● **STUDY TEXT**
As you proceed, keep a notebook with pockets (for stray papers and tiny tidbits). Make notes to yourself about things that need to be taken care of, calls to be made, and things you will need to remember to do. It’s helpful to have one page for each category, i.e., CALLS TO MAKE, TO DO (in house), ERRANDS, and MOVING EXPENSES.
When you sort through your “stuff” you will be doing two distinct things:
- Putting things you want to keep in like categories in designated places in your house. By doing this, you will know exactly what you have and like things will be packed and unpacked together.
- Separating out the things you want to let go. These will fit into four categories: GIVEAWAY, THROW AWAY, SELL, and RETURN. It is helpful if you have a container for each of these categories with you as you sort.
All this sorting and planning takes time, but the time invested in preparing for your move will pay off greatly in the end.
It is the tight relationship between the time available to do things and the number of things to be done that can make moving a stressful experience. So what if you don’t have a lot of warning? The actual procedure is the same, but you need to enlist the assistance of friends, family, and professionals to do the things that don’t require your personal attention.
In a short-notice move, the first thing to do is sit down and brainstorm exactly what needs to happen at both ends of the move to make it successful. Write and circle the word MOVE in the center of a large piece of paper. Then write tasks at the end of spokes radiating out from that circle. Utilities need to be turned off and on; your plants and pets need care and carting, or new homes; stuff needs to be put in storage or disposed of; packing boxes or professional packers will need to be arranged for; a systematic approach needs to be taken to closets, drawers, and shelves.
List each category on its own page in you Move Notebook, and make a written first attempt at deciding how to handle each. How many options can you think of for each? These notes will help you later—if Plan A falls through, you’ll know you have alternatives and won’t feel so freaky when someone you are depending on let’s you down.

● **ENTRIES PROVIDED**
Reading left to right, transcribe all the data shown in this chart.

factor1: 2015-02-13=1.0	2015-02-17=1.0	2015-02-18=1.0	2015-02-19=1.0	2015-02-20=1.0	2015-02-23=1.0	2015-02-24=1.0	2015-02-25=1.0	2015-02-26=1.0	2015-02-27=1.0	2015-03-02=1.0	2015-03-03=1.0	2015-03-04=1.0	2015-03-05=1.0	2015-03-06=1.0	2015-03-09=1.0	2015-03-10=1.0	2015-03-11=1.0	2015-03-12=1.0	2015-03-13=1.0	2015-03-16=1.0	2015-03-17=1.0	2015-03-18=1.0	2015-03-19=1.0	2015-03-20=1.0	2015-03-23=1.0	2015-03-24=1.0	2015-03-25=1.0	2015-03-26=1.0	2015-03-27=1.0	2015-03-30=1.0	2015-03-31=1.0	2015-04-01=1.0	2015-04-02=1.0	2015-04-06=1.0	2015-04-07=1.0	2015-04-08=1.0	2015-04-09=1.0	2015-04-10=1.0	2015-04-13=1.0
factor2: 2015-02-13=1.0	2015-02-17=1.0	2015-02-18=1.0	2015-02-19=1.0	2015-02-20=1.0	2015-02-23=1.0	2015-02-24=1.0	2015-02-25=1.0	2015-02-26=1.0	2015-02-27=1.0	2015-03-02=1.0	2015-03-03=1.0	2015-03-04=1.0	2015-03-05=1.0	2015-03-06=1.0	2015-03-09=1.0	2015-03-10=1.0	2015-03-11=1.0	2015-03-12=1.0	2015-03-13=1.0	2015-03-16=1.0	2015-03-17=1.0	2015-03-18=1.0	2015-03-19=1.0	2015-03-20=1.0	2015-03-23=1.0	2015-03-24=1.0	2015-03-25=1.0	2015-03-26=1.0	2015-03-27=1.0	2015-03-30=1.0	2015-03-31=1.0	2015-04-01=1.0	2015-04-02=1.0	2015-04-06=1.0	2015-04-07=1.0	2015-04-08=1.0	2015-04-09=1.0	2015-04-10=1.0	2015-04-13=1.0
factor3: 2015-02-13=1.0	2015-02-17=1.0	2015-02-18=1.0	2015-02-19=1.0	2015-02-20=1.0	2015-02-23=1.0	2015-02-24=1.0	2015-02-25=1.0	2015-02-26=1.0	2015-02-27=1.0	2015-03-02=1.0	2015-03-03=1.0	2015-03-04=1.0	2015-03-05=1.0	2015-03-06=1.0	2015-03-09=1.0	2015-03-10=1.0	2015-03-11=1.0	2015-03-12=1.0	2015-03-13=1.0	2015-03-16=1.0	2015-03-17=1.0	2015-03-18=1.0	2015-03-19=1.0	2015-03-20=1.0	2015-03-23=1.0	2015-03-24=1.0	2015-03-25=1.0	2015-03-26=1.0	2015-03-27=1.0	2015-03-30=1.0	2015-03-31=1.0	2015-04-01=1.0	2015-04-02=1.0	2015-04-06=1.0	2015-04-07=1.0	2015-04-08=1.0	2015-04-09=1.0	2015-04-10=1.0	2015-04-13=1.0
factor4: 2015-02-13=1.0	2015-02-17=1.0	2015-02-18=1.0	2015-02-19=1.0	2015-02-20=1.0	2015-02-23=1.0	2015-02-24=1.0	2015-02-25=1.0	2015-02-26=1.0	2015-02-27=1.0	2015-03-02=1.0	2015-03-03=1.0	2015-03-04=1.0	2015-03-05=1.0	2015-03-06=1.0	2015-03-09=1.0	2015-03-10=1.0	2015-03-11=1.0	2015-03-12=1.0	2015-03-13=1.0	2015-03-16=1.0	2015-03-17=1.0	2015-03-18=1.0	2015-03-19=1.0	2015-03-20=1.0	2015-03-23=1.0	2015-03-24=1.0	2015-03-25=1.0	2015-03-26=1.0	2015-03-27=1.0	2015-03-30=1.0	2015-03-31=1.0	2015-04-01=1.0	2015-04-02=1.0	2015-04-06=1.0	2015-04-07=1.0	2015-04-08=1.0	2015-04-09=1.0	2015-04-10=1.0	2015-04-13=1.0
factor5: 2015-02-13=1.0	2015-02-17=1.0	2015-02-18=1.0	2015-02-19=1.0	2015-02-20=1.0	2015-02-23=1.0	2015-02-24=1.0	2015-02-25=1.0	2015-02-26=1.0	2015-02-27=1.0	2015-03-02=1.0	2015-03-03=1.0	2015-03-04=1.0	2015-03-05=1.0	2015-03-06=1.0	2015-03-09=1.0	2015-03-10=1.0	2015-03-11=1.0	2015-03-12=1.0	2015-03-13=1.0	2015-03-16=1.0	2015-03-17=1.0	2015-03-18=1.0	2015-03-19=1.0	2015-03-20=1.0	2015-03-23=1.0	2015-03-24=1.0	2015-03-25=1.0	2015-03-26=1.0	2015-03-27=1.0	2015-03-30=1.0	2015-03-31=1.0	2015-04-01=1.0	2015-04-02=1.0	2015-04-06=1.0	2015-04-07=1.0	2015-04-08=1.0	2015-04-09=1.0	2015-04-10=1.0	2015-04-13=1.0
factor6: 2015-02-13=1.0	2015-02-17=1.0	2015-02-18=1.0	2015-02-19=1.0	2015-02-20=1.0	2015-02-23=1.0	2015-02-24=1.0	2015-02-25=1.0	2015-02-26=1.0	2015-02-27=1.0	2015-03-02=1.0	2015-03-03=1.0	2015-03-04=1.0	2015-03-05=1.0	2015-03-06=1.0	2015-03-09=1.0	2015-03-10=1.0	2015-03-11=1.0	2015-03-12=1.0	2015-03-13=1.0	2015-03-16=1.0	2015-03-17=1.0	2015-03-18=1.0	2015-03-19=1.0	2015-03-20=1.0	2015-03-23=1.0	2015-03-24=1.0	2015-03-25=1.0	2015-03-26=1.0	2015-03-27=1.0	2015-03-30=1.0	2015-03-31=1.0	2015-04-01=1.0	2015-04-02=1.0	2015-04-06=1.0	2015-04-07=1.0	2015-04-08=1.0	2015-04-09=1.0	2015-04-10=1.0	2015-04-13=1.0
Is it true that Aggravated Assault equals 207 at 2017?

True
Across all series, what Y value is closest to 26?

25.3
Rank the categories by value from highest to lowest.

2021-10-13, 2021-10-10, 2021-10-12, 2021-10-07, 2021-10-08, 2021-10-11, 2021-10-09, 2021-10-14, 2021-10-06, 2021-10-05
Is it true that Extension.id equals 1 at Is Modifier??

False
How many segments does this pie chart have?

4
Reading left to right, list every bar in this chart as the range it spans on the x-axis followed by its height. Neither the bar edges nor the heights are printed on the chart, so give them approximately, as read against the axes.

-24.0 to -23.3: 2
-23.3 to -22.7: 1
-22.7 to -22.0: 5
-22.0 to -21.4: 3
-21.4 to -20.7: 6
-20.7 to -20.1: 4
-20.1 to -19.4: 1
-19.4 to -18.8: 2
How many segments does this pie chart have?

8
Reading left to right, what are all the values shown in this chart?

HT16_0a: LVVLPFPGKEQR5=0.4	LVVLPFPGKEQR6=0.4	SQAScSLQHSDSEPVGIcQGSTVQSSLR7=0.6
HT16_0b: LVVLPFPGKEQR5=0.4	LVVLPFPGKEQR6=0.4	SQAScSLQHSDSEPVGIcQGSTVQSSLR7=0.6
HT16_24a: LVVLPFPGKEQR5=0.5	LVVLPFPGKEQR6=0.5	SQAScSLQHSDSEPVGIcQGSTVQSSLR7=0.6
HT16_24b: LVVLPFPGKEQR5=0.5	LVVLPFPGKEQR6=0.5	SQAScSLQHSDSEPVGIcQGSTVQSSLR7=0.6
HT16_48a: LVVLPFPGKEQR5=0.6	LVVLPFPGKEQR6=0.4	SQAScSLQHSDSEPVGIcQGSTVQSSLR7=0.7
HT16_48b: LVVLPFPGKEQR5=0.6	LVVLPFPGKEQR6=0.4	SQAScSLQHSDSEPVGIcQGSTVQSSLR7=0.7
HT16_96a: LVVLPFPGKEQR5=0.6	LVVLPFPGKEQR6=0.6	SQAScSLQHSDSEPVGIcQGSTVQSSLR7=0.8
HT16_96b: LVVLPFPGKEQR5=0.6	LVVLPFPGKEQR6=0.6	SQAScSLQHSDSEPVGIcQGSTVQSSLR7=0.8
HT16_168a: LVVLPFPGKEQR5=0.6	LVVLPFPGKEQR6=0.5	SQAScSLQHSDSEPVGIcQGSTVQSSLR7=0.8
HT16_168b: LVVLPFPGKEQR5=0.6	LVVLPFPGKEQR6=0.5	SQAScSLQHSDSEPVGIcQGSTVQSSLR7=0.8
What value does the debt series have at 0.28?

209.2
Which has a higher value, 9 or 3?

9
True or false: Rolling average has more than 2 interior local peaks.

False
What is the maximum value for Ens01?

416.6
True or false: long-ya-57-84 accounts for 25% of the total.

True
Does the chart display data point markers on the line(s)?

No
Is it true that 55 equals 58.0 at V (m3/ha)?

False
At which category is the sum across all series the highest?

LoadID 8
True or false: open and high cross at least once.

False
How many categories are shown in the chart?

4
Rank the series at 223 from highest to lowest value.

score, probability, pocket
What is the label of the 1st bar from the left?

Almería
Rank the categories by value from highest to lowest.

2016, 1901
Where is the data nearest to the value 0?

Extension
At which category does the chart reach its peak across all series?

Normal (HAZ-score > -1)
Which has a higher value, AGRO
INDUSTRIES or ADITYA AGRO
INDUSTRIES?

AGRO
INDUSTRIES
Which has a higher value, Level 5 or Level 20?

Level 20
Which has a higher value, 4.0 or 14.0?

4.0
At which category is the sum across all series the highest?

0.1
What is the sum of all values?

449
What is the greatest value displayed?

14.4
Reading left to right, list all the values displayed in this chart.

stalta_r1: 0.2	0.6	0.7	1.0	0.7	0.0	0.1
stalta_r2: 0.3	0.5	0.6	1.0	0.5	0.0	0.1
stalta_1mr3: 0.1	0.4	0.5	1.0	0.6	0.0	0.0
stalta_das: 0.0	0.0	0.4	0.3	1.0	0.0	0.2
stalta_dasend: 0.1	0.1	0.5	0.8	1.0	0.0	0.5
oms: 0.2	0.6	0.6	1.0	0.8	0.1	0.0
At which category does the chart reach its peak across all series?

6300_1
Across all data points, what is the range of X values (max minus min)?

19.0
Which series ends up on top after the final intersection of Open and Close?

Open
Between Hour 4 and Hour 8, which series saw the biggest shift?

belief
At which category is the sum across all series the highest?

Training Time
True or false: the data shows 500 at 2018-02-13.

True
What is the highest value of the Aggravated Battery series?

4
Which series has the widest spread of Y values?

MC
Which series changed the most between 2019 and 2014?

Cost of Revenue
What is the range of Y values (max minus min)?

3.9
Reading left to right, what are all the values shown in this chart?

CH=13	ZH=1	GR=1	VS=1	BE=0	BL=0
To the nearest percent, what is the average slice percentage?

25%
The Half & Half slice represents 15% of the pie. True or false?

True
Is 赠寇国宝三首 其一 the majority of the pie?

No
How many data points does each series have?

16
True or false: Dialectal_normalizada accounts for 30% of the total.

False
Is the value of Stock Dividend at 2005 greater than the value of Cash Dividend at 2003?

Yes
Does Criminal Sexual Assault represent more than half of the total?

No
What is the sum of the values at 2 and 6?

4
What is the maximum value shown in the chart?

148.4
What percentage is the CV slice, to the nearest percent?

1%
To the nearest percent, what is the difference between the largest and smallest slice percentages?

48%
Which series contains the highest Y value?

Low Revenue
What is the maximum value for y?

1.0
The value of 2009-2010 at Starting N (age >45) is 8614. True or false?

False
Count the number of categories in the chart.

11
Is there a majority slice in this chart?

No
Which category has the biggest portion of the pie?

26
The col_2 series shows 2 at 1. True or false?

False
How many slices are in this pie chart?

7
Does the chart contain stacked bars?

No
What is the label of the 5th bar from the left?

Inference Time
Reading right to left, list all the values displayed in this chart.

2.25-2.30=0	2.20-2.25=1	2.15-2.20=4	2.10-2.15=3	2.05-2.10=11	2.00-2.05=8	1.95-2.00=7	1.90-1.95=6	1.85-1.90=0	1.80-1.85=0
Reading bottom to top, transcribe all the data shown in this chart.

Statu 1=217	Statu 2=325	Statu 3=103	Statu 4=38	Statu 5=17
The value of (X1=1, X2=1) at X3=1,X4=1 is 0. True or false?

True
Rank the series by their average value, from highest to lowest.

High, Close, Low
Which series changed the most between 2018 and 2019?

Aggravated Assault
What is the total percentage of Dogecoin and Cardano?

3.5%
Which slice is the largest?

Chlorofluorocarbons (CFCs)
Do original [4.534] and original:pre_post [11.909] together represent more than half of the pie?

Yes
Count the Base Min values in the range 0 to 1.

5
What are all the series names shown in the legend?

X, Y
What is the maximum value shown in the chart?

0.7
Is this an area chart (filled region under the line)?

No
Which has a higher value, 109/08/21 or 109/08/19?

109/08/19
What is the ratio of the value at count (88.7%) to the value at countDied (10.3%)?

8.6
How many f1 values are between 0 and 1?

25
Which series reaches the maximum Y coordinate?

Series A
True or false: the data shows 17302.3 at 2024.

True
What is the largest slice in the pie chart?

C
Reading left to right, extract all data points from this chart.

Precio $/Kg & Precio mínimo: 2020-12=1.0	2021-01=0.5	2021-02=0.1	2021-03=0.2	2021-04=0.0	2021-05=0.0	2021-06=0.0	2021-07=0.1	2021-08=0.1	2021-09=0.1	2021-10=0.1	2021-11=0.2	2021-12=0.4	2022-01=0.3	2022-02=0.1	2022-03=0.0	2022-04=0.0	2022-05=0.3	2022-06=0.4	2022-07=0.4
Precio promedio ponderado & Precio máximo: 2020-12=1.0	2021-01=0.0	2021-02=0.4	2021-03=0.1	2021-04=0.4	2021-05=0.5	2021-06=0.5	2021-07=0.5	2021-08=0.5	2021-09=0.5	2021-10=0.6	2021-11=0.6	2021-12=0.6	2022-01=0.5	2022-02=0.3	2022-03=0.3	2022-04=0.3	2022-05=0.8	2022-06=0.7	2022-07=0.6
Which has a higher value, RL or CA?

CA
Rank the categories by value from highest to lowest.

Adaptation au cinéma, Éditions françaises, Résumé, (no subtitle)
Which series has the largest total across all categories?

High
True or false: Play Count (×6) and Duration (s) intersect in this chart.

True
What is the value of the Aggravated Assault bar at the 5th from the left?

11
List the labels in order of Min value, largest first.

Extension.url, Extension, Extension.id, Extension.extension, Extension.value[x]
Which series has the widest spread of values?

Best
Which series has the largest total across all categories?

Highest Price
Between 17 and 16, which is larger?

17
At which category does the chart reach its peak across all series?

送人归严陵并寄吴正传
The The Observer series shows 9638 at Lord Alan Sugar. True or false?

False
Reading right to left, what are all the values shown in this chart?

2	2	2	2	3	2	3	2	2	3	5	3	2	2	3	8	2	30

● **ASSIGNED TASK A**
According to the text on preparing for a move, what four categories do the things you want to let go fit into?
● **ASSIGNED TASK B**
Pick up the text on preparing for a move after its final sentence and continue it.
The material has no connection to the text on preparing for a move.

● **TASK RESPONSE A**
Giveaway, throw away, sell, and return.

● **TASK RESPONSE B**
For example, someone could care for your plants and pets while you concentrate on sorting, packing, and cleaning. Friends could take things to Good Will, to the dump, or to be repaired. Friends or relatives could make information-gathering phone calls for you, ensure that you have regular meals, baby-sit, screen phone calls, shop, or pack things you know you’re taking with you.
Whether your time is great or limited, your move long distance or around the corner, your possessions vast or modest, we all need to pay attention to our needs for eating and sleeping during the actual move. Be sure to separate out bedding, dishes, glasses and utensils, and some food and drinks you will need immediately upon arriving at your new home. Boldly label the boxes OPEN FIRST and list the contents of each box. Make sure you and your movers keep these boxes and/or bags easily accessible. Take them in the car with you, or put them on the truck last so they can be taken off first. When you arrive, unpack you basic kitchen boxes and make the beds as soon as possible.
An extremely important thing to remember as you move is that there is an entire industry available to assist you in making your move go smoothly—moving companies, organizing consultants, relocation specialists, etc. You may want to take advantage of the helpful services these providers offer.
And as you plan, remember to make your move a priority—not an afterthought. It will make all the difference. Now you are ready, so relax, be sure to laugh as much as possible, and accept the challenge of making this move the best one ever.